>> begin GIVEN PASSAGE

I assume your values are int.
There is a function called Math.Abs(...).
 
[EDIT]
Your function is broken. Coordinates may be in general positive as well as negative (a point may lay in any of the four quadrants[^]). If you take the absolute value of the coordinates before you calculate the coodinate distance results in wrong results. Take the values as they are.
public int GetDistanceFromEntity(Entity Entity)

>> end GIVEN PASSAGE
>> begin GIVEN RECORDS

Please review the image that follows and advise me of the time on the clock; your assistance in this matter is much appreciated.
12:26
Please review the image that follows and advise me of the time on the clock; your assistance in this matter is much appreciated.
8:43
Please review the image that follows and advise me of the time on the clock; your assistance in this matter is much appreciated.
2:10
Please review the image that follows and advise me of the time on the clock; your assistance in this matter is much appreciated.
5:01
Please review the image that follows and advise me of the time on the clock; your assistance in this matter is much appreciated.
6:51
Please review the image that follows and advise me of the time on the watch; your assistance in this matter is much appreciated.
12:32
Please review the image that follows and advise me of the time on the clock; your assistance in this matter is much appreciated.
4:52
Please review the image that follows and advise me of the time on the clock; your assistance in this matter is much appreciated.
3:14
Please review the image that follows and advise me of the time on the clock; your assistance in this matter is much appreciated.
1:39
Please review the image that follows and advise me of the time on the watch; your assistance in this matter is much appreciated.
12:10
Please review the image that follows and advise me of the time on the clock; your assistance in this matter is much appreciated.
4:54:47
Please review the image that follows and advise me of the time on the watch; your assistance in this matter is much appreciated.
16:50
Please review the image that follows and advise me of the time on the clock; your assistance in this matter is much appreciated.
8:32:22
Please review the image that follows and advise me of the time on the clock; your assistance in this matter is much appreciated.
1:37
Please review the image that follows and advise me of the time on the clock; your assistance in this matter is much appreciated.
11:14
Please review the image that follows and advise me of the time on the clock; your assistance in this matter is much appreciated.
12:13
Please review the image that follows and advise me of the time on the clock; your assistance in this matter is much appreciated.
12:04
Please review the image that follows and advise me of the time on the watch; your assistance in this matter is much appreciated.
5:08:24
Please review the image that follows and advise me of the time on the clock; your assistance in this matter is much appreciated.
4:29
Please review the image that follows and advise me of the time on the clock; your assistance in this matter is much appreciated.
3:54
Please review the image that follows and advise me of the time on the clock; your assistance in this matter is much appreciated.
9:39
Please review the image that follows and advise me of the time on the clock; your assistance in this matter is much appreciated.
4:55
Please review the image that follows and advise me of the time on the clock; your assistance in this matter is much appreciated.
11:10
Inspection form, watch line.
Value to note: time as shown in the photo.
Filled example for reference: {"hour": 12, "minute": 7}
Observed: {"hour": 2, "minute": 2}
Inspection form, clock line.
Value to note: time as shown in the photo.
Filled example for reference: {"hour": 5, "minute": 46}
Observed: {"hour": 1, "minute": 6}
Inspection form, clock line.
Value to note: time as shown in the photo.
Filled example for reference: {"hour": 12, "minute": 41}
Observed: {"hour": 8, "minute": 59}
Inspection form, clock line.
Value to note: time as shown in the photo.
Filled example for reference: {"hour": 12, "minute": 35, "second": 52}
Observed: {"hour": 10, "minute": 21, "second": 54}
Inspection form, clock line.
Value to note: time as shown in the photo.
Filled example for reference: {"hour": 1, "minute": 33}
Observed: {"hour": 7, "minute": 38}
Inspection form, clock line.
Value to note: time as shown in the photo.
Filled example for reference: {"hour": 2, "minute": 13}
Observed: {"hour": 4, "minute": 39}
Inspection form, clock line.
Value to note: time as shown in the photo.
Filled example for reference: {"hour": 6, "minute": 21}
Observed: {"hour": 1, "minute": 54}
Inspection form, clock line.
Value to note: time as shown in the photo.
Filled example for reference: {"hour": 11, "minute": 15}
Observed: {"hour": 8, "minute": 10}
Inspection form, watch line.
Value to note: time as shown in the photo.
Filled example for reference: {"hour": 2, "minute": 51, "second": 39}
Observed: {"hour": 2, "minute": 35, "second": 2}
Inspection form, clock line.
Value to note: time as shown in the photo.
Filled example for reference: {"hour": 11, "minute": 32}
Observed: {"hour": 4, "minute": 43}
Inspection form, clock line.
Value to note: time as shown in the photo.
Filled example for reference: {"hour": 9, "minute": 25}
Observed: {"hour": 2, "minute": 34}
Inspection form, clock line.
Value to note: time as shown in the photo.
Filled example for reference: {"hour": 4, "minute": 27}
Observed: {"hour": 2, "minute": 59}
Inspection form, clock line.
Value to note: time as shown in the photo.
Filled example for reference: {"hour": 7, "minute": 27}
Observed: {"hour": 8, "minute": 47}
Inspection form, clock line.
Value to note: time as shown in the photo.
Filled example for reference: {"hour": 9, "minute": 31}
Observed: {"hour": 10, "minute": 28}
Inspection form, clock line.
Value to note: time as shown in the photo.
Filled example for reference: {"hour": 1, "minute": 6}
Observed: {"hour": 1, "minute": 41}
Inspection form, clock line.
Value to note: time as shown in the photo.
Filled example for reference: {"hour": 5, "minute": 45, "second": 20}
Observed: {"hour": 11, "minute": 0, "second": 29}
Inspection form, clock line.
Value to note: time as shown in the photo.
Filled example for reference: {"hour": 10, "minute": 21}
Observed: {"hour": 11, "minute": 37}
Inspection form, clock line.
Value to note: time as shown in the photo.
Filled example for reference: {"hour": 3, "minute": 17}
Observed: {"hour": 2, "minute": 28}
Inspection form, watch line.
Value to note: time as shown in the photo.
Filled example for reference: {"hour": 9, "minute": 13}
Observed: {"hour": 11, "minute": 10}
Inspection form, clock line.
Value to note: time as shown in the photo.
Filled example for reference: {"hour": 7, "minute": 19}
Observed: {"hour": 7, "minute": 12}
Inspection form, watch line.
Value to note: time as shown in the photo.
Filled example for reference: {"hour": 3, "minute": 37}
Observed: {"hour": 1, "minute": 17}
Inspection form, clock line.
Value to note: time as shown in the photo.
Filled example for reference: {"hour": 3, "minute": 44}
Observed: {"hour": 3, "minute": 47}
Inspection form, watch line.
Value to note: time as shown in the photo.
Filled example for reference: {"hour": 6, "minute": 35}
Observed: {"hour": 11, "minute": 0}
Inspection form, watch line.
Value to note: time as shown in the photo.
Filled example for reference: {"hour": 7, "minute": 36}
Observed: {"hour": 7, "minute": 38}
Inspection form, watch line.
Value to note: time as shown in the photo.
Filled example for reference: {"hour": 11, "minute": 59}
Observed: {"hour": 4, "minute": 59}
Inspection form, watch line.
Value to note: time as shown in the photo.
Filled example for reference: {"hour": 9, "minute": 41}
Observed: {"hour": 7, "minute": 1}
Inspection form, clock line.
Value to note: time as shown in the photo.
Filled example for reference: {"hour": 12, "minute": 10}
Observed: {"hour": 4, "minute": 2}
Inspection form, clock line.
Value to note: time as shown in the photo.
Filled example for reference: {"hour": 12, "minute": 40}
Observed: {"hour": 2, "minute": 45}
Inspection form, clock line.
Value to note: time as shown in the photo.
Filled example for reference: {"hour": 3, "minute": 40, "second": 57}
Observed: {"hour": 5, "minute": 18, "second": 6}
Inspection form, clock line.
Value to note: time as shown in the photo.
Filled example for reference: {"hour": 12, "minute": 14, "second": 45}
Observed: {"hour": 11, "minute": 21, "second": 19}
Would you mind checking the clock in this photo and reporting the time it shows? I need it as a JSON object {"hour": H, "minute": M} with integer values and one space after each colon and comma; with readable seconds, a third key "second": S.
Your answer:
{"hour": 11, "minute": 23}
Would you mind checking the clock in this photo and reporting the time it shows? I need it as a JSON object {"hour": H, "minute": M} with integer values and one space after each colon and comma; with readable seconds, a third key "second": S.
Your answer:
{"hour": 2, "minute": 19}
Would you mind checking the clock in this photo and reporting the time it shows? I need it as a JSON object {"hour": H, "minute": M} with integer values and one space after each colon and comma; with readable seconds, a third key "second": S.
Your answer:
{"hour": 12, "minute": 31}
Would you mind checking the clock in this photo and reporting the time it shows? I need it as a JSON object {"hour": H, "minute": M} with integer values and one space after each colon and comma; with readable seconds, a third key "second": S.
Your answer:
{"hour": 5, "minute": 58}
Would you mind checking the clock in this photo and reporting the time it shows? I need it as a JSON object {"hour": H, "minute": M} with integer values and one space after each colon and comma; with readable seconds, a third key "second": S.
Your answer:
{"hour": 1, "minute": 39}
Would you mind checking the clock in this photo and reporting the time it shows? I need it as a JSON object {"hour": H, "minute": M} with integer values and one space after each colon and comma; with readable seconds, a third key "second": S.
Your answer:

>> end GIVEN RECORDS

## TASK REQUIREMENTS
According to the forum reply, what should be done with the coordinate values instead of taking their absolute value?

## WORKED SOLUTION
Take the values as they are.